Every line from the beginning of the data through the line containing "Founded in 2001, WiiSmile" should be reproduced exactly, and no further lines should be output.

-------- Material to process

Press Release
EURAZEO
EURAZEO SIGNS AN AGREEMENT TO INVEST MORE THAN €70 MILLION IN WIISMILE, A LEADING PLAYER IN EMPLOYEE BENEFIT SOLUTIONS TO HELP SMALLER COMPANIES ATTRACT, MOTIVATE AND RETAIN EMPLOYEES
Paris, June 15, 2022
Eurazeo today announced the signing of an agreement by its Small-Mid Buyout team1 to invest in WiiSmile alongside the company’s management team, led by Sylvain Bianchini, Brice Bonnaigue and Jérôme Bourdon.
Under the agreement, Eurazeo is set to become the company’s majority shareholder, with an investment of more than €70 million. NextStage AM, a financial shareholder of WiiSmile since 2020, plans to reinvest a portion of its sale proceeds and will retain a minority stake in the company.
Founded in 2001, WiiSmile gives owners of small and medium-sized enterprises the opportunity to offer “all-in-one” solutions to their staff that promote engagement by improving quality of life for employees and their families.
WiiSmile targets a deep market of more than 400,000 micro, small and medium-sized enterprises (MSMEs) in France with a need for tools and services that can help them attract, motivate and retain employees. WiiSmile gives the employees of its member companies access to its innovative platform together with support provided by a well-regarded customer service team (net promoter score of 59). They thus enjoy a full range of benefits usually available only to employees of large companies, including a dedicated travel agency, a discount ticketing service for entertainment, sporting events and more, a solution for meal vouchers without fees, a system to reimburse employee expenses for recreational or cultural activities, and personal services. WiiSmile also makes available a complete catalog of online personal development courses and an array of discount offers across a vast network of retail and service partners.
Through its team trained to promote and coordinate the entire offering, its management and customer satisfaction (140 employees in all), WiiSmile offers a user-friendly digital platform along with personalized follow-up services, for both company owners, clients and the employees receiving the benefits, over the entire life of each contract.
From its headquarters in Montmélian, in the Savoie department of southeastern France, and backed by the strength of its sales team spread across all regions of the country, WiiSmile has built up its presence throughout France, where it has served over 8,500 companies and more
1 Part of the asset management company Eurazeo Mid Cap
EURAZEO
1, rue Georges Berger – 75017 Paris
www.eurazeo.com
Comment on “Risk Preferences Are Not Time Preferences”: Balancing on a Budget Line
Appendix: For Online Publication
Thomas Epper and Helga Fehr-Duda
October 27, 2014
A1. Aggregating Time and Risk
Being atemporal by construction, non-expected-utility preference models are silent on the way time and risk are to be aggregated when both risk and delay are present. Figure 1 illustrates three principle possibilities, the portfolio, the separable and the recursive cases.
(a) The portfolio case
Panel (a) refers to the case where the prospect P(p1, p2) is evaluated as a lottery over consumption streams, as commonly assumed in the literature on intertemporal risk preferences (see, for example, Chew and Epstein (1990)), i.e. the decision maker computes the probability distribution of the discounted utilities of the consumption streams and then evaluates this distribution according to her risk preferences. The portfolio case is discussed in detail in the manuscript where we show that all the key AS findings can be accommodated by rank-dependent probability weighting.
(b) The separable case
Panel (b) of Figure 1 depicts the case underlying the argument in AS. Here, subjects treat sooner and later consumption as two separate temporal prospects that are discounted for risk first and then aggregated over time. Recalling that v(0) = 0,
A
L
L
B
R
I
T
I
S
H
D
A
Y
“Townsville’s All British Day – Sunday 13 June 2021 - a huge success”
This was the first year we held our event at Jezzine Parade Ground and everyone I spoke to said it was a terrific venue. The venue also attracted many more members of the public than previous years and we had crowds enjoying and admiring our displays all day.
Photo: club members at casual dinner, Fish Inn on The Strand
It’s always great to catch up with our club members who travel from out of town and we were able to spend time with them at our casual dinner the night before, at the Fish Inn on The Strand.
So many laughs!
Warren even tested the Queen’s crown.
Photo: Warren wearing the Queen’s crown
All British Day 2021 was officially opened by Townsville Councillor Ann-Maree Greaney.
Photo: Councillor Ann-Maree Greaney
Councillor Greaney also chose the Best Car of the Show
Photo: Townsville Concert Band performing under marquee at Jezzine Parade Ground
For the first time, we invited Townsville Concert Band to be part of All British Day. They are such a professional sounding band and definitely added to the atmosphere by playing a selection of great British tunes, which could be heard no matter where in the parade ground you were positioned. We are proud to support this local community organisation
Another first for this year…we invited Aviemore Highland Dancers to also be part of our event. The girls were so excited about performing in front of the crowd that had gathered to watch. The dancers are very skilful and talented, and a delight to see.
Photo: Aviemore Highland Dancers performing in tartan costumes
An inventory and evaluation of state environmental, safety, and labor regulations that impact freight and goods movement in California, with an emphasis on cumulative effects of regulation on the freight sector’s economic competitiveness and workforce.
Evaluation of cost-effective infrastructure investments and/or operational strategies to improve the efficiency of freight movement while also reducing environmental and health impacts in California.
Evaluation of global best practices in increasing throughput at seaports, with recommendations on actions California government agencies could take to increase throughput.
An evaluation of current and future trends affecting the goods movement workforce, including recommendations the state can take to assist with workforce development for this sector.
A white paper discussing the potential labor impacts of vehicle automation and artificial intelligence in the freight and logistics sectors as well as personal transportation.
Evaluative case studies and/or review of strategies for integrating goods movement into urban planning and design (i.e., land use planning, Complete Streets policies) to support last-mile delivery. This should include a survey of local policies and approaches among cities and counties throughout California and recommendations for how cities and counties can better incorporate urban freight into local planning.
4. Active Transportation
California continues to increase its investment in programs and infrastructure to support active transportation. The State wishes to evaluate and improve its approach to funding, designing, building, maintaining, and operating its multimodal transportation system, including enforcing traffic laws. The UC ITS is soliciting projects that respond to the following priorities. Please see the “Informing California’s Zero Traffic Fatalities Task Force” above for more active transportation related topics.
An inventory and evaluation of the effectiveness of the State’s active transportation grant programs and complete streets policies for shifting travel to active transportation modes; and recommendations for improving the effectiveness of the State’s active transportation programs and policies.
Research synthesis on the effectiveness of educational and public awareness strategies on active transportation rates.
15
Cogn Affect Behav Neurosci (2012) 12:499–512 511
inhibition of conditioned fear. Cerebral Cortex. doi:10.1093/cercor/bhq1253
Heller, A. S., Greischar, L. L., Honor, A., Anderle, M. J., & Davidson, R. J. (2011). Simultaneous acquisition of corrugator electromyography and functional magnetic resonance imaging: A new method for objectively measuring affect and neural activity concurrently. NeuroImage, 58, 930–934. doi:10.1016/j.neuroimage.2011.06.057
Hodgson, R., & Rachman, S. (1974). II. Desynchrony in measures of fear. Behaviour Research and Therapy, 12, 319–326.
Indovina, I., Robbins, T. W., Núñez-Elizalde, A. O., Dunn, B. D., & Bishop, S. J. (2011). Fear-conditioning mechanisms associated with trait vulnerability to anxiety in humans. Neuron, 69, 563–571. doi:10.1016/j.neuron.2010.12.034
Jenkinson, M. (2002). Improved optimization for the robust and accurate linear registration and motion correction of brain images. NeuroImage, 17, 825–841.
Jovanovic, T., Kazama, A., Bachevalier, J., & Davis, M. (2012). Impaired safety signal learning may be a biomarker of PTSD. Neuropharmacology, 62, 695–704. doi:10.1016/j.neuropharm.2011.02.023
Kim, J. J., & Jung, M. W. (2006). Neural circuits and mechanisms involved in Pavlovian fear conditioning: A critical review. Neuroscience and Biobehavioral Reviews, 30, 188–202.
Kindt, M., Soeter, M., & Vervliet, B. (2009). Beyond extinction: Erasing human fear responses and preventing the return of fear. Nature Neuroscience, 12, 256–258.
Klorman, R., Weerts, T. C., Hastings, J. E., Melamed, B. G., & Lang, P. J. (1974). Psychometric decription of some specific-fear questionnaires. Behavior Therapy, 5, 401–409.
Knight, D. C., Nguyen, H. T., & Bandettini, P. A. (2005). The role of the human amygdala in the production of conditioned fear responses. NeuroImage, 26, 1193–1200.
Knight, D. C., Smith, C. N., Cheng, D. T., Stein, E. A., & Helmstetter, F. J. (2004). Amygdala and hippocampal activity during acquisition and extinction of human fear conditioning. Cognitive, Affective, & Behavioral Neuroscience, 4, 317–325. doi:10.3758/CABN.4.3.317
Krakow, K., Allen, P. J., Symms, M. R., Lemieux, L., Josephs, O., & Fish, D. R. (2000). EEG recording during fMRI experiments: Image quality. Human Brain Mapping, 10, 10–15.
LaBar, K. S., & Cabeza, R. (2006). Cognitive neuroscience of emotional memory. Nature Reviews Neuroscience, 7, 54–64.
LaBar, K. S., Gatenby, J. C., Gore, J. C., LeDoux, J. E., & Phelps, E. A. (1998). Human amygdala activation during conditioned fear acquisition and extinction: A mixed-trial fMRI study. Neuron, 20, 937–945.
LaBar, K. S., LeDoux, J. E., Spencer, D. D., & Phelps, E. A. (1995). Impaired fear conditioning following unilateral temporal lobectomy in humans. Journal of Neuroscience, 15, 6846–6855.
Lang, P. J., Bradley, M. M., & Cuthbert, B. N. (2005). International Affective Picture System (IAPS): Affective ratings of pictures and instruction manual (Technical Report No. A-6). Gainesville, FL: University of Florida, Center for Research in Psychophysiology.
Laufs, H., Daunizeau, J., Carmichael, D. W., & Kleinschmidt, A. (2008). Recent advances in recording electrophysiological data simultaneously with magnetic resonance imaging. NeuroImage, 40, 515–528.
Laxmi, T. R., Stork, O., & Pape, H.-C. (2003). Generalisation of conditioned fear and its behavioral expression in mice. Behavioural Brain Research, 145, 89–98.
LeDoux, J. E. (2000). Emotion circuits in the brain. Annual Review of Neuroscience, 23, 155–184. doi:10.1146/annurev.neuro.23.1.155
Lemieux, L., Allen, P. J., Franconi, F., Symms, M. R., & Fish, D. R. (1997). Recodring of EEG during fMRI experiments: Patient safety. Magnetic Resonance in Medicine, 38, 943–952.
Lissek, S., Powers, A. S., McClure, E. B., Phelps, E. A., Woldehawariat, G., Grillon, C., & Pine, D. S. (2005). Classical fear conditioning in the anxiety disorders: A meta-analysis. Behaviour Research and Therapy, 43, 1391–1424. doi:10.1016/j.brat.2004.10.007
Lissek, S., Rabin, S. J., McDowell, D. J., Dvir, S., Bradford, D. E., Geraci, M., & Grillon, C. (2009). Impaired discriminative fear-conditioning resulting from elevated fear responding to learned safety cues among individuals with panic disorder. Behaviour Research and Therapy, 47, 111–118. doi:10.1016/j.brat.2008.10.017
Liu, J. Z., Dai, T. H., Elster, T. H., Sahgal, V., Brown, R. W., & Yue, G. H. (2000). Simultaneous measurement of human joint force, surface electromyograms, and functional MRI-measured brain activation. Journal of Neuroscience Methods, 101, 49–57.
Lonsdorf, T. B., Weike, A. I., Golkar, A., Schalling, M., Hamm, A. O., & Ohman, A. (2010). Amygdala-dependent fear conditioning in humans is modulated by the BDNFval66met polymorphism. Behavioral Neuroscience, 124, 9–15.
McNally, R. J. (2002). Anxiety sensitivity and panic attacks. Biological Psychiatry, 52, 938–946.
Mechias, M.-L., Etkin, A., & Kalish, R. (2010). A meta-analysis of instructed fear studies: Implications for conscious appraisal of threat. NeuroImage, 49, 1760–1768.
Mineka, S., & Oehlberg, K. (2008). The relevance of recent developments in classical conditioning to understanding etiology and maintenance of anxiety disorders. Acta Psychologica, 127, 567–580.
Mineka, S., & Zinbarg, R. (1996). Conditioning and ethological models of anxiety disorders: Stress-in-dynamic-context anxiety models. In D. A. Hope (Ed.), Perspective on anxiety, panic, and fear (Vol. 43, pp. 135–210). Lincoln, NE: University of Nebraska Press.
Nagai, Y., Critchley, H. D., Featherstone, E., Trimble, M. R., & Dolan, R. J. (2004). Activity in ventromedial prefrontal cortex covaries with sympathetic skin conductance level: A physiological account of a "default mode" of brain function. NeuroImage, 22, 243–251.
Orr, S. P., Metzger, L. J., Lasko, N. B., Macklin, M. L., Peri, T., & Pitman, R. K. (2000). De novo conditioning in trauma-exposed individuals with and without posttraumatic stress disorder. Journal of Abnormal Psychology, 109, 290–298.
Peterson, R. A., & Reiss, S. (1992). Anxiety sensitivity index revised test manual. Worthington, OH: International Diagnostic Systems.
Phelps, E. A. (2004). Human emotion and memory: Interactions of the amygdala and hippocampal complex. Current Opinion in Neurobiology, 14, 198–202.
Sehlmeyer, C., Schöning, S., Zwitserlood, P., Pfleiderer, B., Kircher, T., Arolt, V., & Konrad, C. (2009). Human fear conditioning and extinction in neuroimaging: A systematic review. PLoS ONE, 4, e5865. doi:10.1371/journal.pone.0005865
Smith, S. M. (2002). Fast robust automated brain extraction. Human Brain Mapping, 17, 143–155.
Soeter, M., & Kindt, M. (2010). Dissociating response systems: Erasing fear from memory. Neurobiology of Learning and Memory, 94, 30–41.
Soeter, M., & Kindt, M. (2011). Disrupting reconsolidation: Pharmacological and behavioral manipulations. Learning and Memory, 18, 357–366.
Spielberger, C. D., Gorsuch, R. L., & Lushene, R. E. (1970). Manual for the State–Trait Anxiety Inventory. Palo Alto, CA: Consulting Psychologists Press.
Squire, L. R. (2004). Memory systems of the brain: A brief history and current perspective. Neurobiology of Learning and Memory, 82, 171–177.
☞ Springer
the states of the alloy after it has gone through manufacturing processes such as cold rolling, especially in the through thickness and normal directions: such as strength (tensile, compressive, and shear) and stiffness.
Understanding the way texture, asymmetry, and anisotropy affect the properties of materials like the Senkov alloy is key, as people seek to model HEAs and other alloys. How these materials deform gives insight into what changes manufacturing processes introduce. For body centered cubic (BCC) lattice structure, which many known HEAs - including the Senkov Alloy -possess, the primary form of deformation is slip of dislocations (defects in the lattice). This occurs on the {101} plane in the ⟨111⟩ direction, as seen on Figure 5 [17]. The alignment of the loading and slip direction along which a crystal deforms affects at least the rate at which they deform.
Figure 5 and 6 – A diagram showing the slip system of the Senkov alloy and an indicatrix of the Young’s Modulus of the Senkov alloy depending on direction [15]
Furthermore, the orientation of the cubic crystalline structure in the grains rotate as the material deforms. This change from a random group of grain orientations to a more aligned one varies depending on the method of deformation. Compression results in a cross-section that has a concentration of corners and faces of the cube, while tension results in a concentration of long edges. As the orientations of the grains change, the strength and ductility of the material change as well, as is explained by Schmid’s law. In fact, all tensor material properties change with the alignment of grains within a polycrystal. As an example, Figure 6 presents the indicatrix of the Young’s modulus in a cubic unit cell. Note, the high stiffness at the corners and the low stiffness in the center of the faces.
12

----------------

**Written response:**
Press Release
EURAZEO
EURAZEO SIGNS AN AGREEMENT TO INVEST MORE THAN €70 MILLION IN WIISMILE, A LEADING PLAYER IN EMPLOYEE BENEFIT SOLUTIONS TO HELP SMALLER COMPANIES ATTRACT, MOTIVATE AND RETAIN EMPLOYEES
Paris, June 15, 2022
Eurazeo today announced the signing of an agreement by its Small-Mid Buyout team1 to invest in WiiSmile alongside the company’s management team, led by Sylvain Bianchini, Brice Bonnaigue and Jérôme Bourdon.
Under the agreement, Eurazeo is set to become the company’s majority shareholder, with an investment of more than €70 million. NextStage AM, a financial shareholder of WiiSmile since 2020, plans to reinvest a portion of its sale proceeds and will retain a minority stake in the company.
Founded in 2001, WiiSmile gives owners of small and medium-sized enterprises the opportunity to offer “all-in-one” solutions to their staff that promote engagement by improving quality of life for employees and their families.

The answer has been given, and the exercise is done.